What is being asked:
Repeat exactly the lines that run from the one containing "(263, 396) = (468, 231): none -> newspaper" to the end of the data, and leave out all others.
Data for this task below:
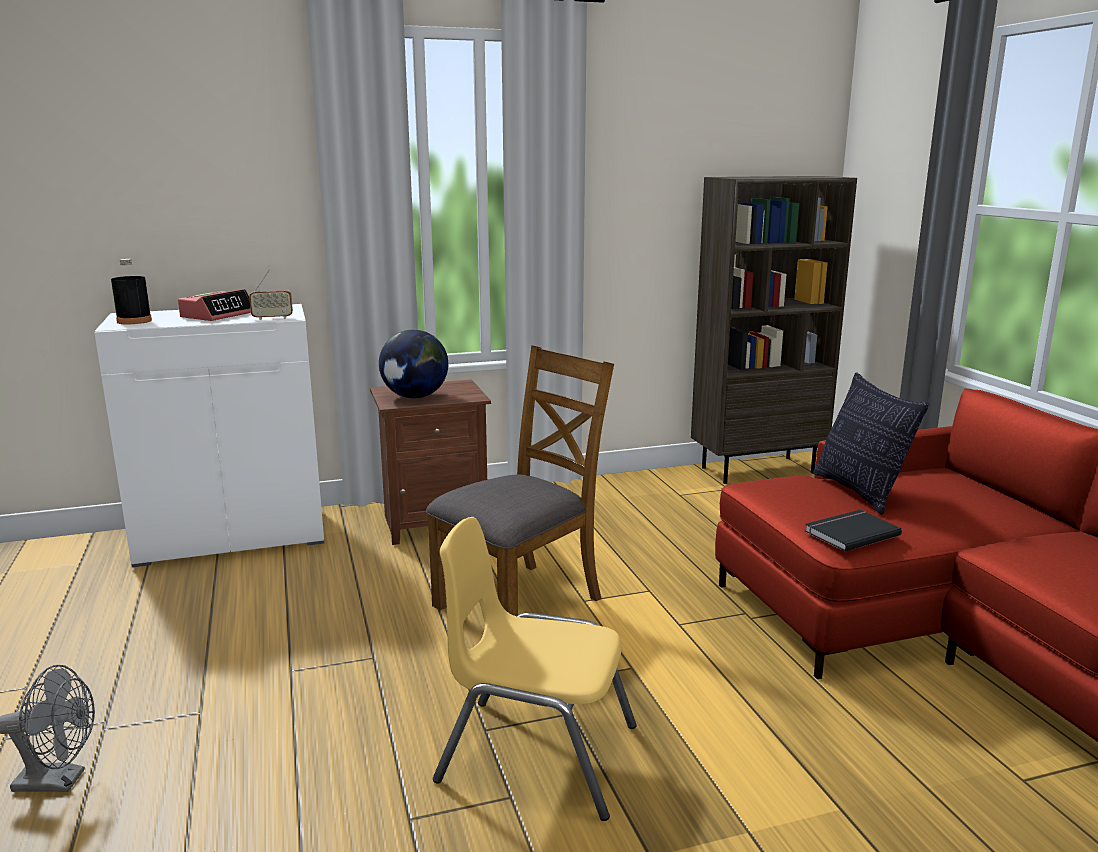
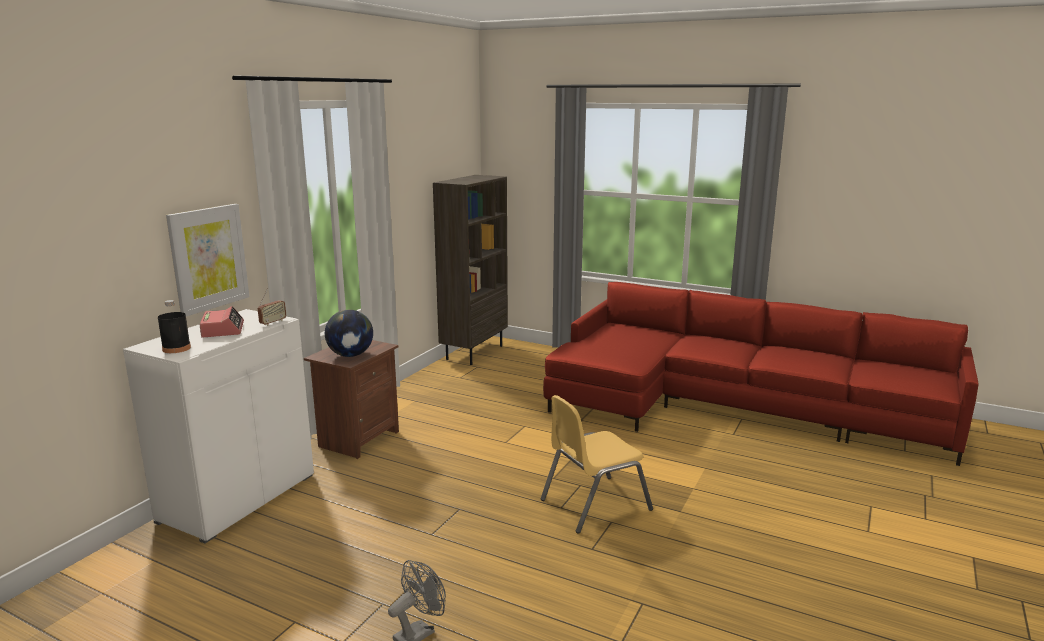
camera: 45 degrees left, 0 degrees up
(250, 227) = (208, 258): none -> picture
(520, 602) = (479, 455): brown chair -> none
(849, 533) = (631, 359): black book -> none
(860, 492) = (604, 342): pillow -> none

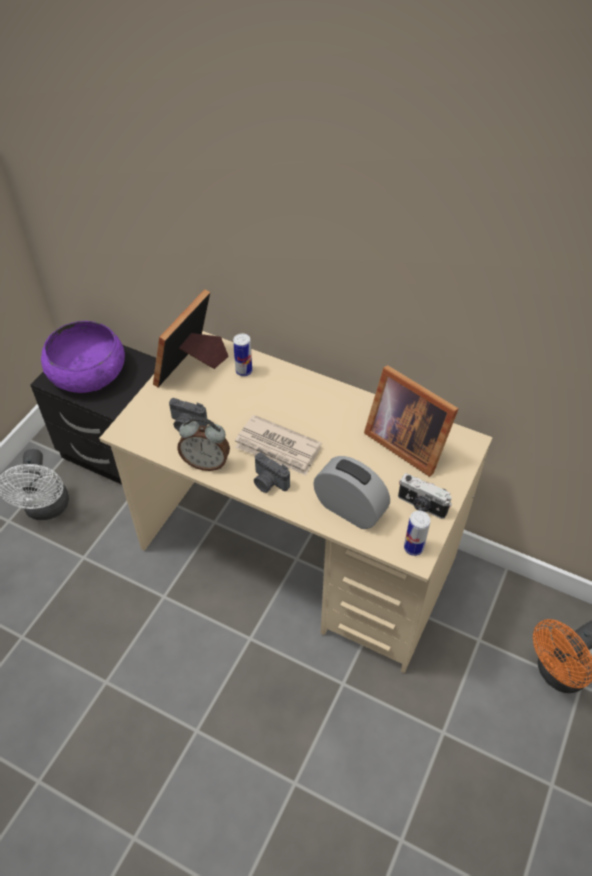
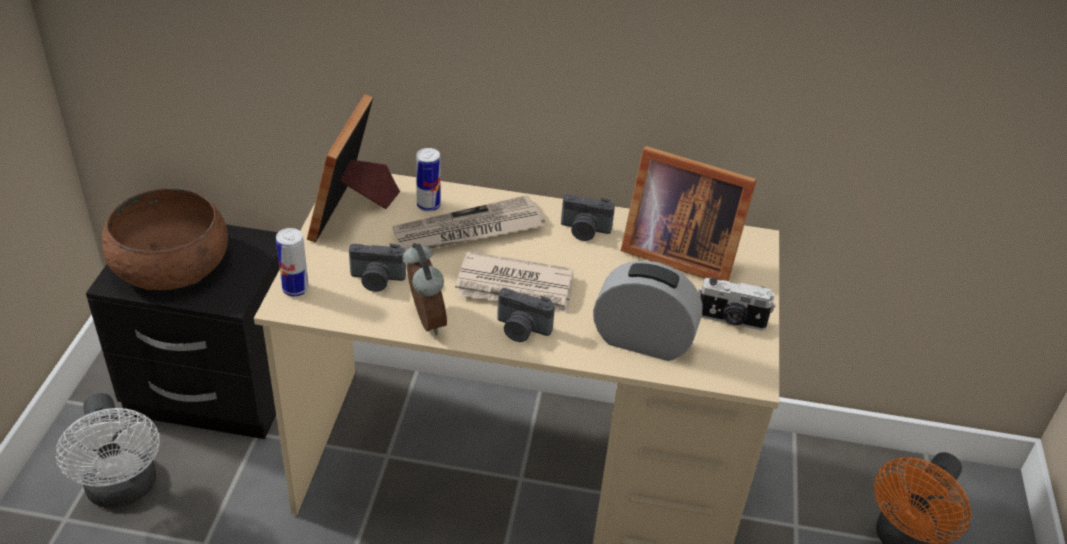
camera: 20 degrees left, 10 degrees down
(88, 372) = (171, 263): purple bowl -> brown bowl
(206, 462) = (424, 321): alarm clock -> alarm clock turned 105 degrees counterclockwise
(263, 396) = (468, 231): none -> newspaper
(345, 411) = (584, 231): none -> camera
(413, 547) = (744, 369): can -> can (295, 289)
End of Data for this task.
Answer space:
(263, 396) = (468, 231): none -> newspaper
(345, 411) = (584, 231): none -> camera
(413, 547) = (744, 369): can -> can (295, 289)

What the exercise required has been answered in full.